One of Hage’s most famous projects was the nine-room Rough Luxe Hotel in King’s Cross, London, where he literally stripped back six layers of wallpaper from a 200-year-old building. Staying true to its history, he added retro TV sets, chandeliers, copper bathtubs and contemporary art.

A decade on and Hage is embarking on another ground-breaking project, this time for a very different clientele. He is creating transitional housing modules that can be assembled and arranged on dormant sites awaiting planning permission, for homeless families and rough sleepers. In July the prototype for this project was installed in the grounds of Syon Park, a historic 16th century London house owned by the Duke of Northumberland. Hage and his team plan to submit a proposal to the Mayor of London to roll out these modules on unused brownfield sites all over the city.

“I want to bring in people such as the Mayor of London and developers, and say to them, often you have unused land in London. While we are waiting for a planning application and you have people who are in between housing on the street, let’s put them there for a year until we find them homes,” Hage says.

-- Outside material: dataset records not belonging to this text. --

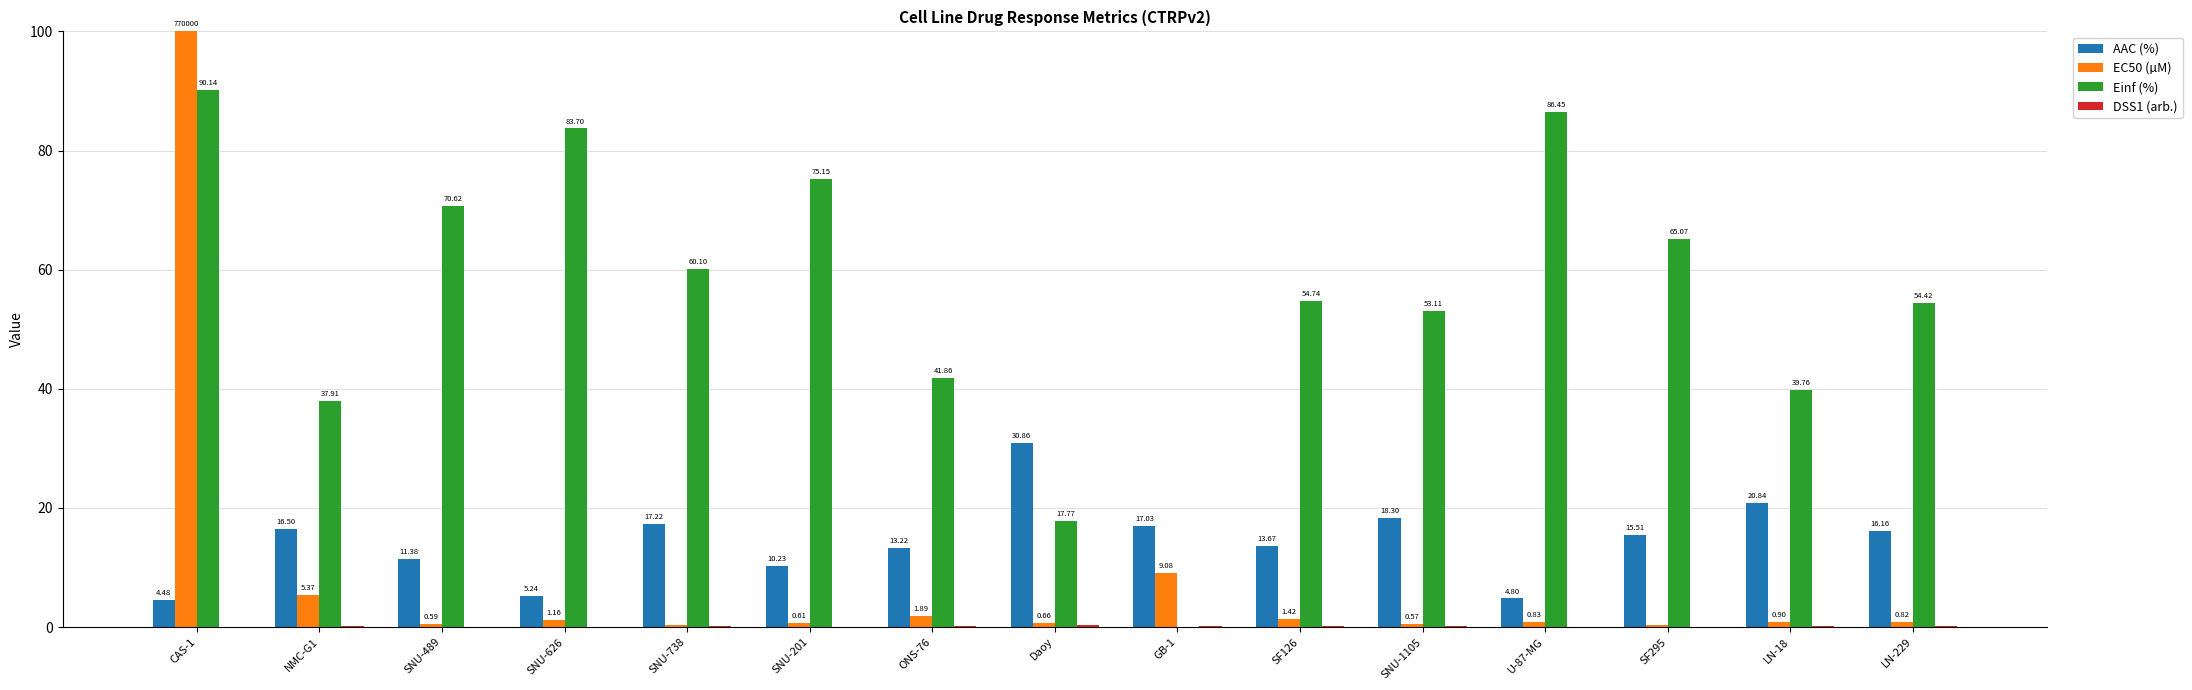

Which series has the largest total across all categories?

Einf (%)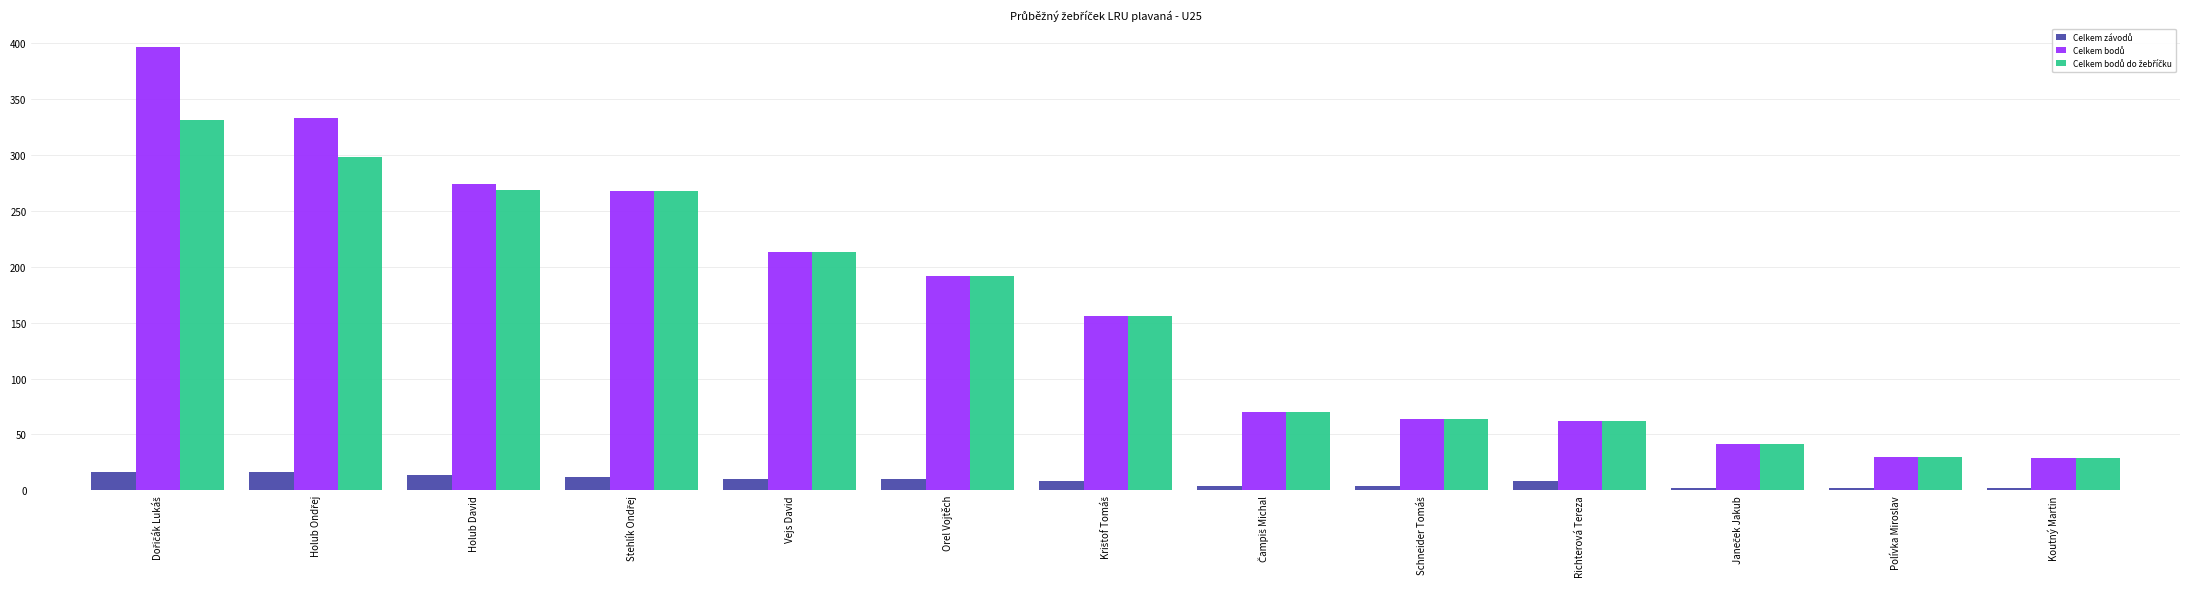

What is the difference between the highest and lowest values at Holub David?

260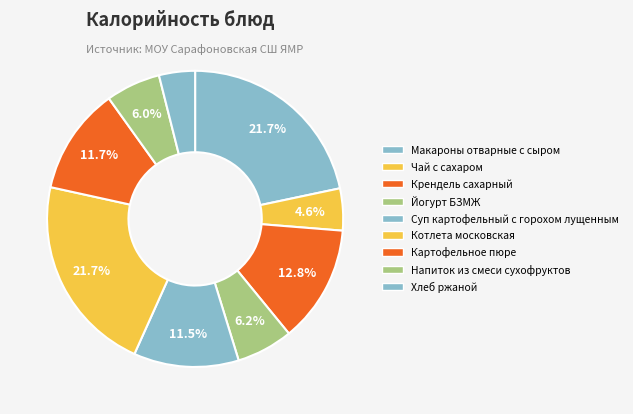

Which slice is the largest?

Котлета московская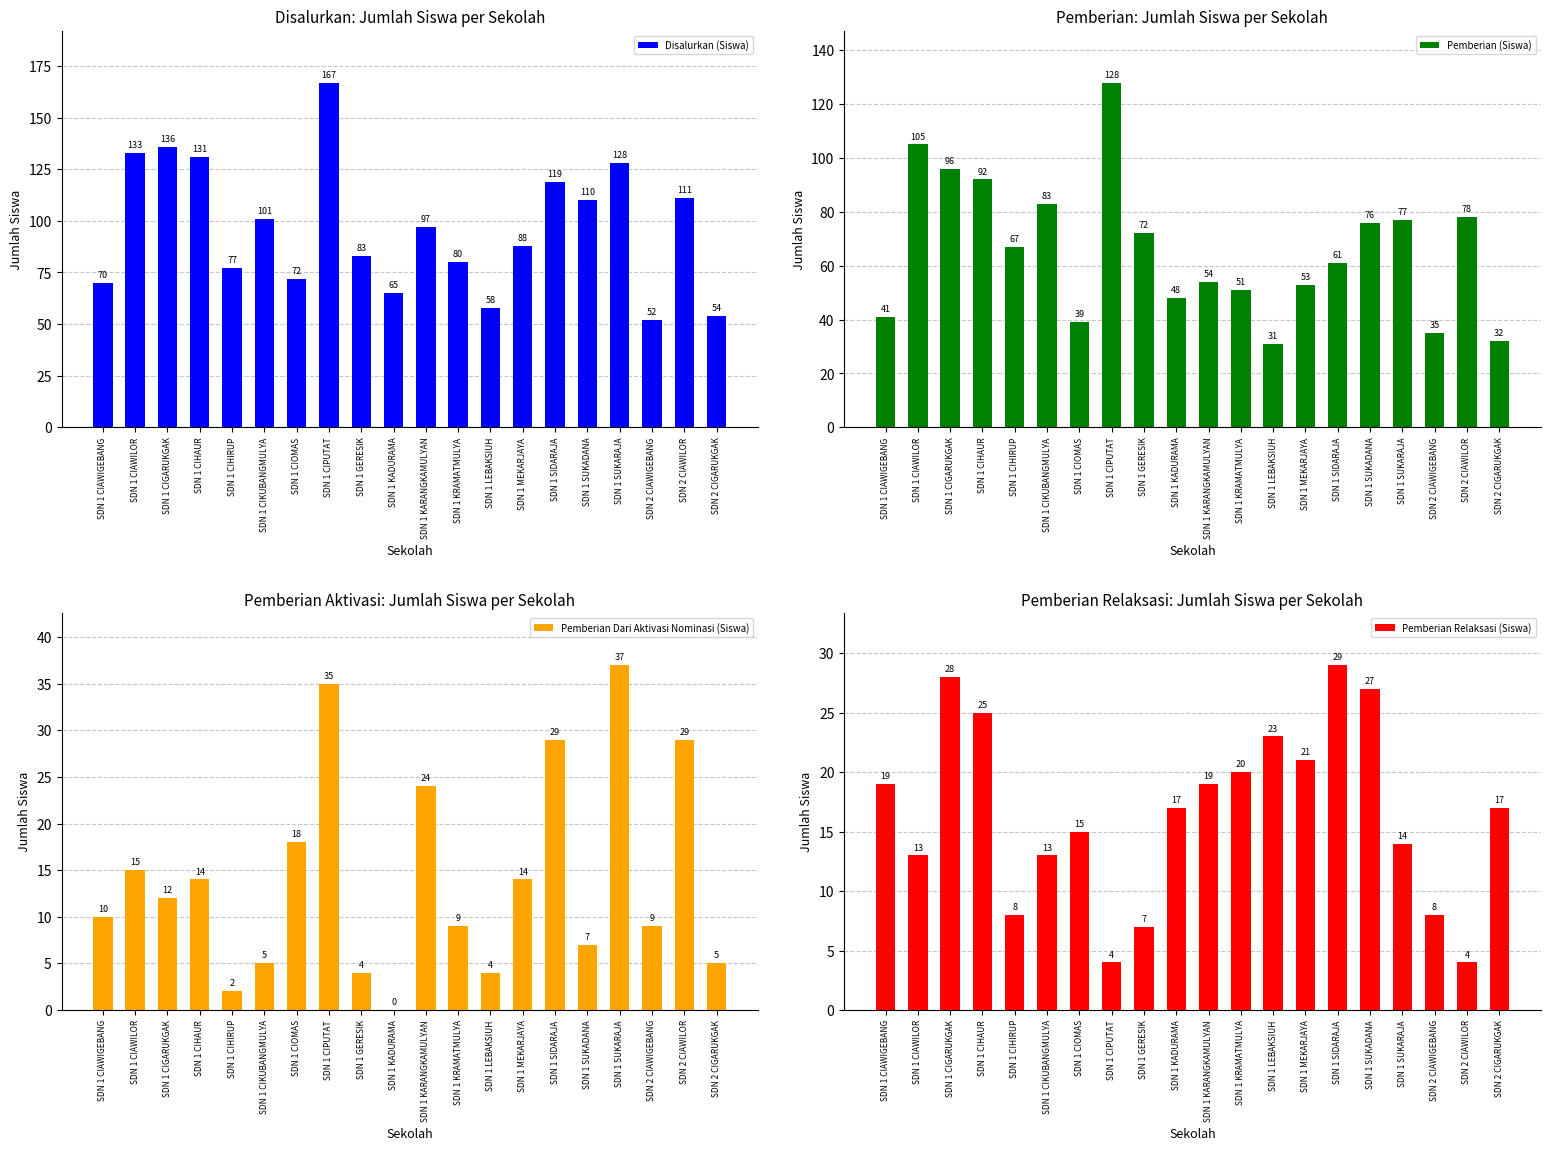

What is the total value across all series at SDN 2 CIAWIGEBANG?

104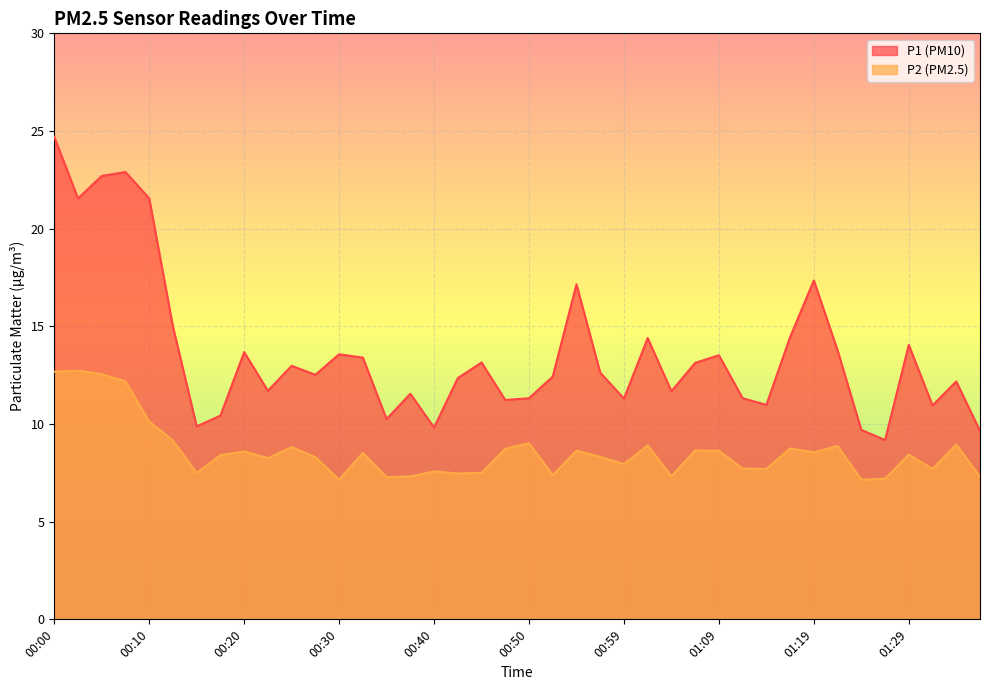

Is the value of P1 at 01:27 greater than the value of P2 at 00:10?

No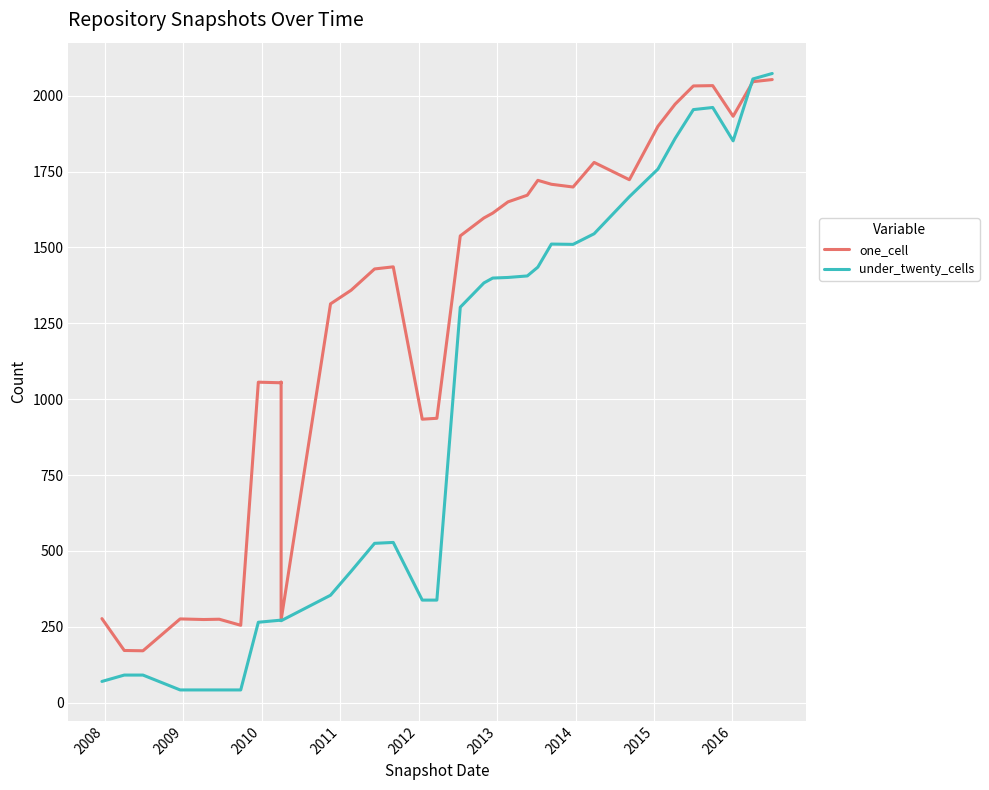

In under_twenty_cells, how many points are higher than both neighbors (excluding endpoints)?

4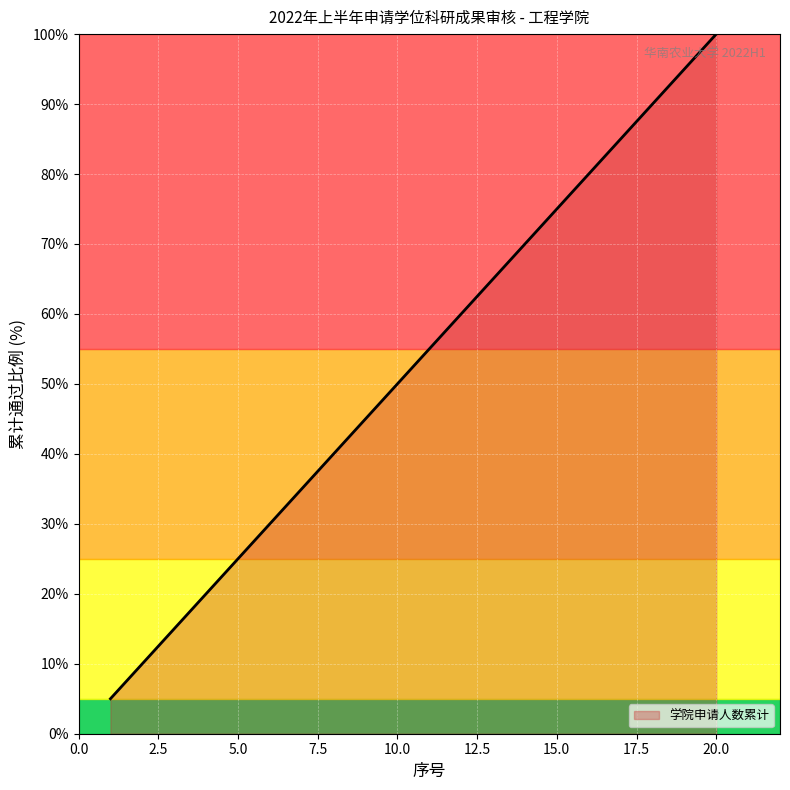

What is the minimum value shown in the chart?

5.0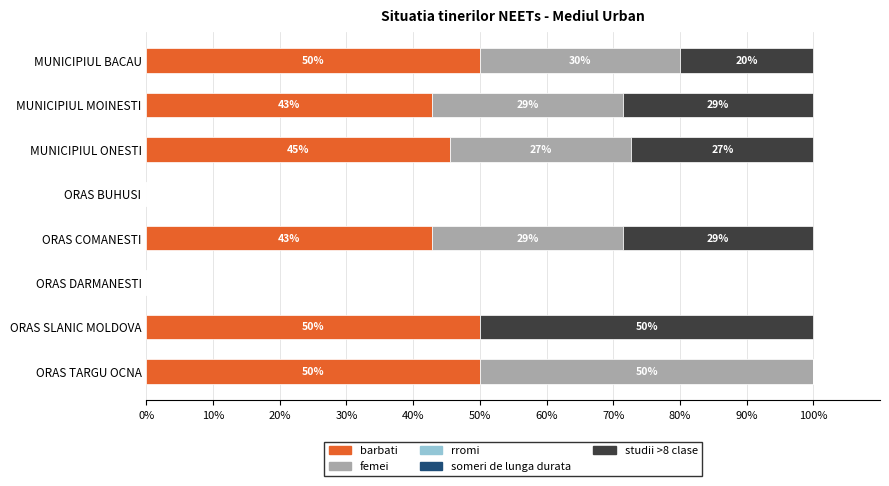

Read the barbati value at ORAS TARGU OCNA.

50.0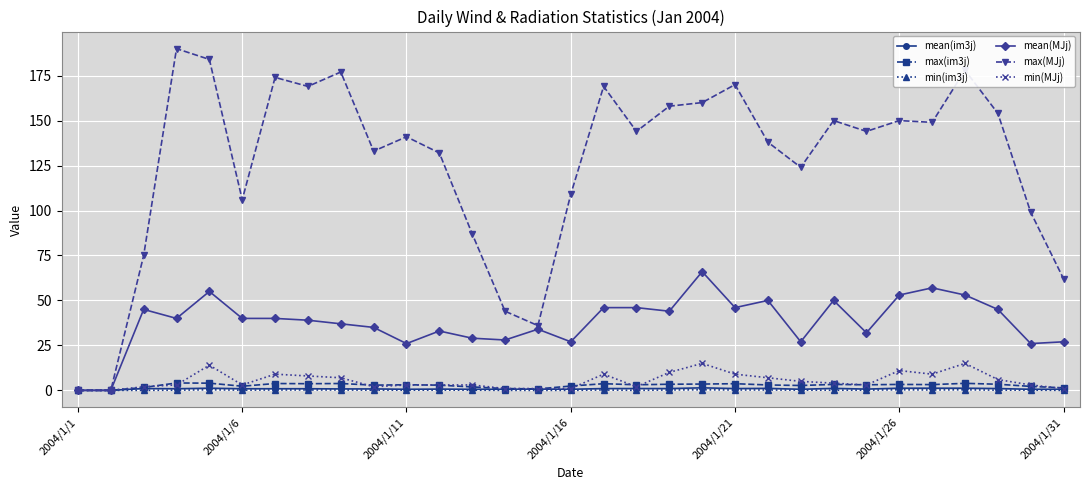

How many lines are shown in the chart?

6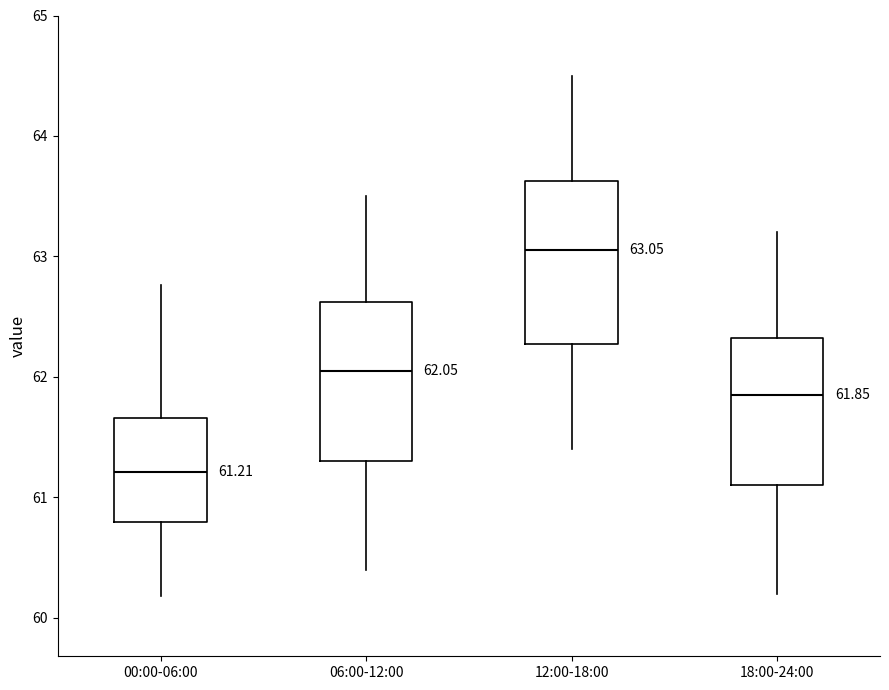

Which box's median line is the highest?

12:00-18:00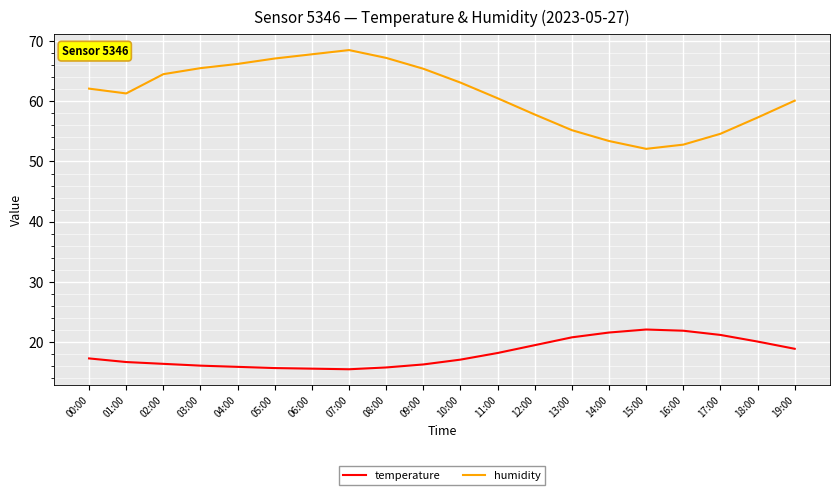

What is the difference between the maximum and minimum values in the temperature series?

6.6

The modules will measure 2.2 x 2.2 x 2.2m, which allows “a displaced person to enter their temporary dwelling with their head held high”, says Hage. The cubes are made from a scaffolding structure with waterproof panelling and multi-foil insulation; they can be arranged side by side or one on top of the other. One cubic module can house five people.

Artist's rendering of a sample kid's bedroom (c) Rabih Hage

“The whole idea is to make something cost-effective, solid enough to last for a long time in one location, and not threatening for the host community. The idea with scaffolding is that it can be dismantled with ease,” explains Hage. The project is currently funded by Hage but, as it scales, he will be looking for backers. He felt compelled to create a solution to the lack of affordable housing in big cities, what he calls, “the elephant in the room”.

“People might say… that I’m building camps in inner cities, creating favelas, and, yes, I am in favour of having a favela in every city. I think there is no way otherwise. You have to address the elephant in the room, which is the problem of housing, and my idea is to face it head on. Why shouldn’t there be a favela in London?”